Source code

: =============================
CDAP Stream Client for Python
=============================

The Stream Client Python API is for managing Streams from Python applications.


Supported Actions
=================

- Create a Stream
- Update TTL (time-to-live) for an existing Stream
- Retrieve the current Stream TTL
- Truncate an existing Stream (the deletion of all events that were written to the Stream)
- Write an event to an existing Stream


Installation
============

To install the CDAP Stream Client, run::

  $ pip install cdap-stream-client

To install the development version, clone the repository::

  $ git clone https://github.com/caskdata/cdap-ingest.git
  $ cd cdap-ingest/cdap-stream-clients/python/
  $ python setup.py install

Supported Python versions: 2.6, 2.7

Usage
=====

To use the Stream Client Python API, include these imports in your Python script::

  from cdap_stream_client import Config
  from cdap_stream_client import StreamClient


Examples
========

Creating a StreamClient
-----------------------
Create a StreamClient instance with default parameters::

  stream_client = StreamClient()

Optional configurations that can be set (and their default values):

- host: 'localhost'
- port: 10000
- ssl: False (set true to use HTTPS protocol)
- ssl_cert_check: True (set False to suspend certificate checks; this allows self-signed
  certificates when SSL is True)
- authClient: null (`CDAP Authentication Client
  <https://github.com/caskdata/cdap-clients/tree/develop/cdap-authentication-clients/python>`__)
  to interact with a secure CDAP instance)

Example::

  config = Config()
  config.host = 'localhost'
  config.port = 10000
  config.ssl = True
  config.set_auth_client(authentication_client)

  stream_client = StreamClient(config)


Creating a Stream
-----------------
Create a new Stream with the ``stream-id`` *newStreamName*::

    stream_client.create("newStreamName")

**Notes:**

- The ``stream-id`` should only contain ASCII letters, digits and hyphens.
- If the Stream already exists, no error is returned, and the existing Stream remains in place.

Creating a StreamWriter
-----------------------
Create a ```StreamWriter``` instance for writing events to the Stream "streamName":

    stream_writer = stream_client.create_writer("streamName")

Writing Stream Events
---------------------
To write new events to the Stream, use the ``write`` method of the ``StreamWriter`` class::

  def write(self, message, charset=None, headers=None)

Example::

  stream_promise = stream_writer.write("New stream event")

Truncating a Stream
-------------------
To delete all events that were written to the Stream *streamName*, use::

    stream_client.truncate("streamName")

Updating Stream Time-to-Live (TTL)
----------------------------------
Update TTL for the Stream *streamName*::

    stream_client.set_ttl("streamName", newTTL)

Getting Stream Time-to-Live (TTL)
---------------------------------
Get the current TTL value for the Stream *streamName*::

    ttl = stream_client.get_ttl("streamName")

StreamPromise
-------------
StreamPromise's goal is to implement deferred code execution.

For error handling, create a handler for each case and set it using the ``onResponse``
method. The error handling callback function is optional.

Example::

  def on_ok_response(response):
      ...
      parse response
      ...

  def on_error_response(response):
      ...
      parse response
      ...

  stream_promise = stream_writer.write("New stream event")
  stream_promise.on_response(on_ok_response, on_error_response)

= = = =

Exercise objective:
Across the entries above, state how many lines include the string "clients", with no other text.

Response to the task:
2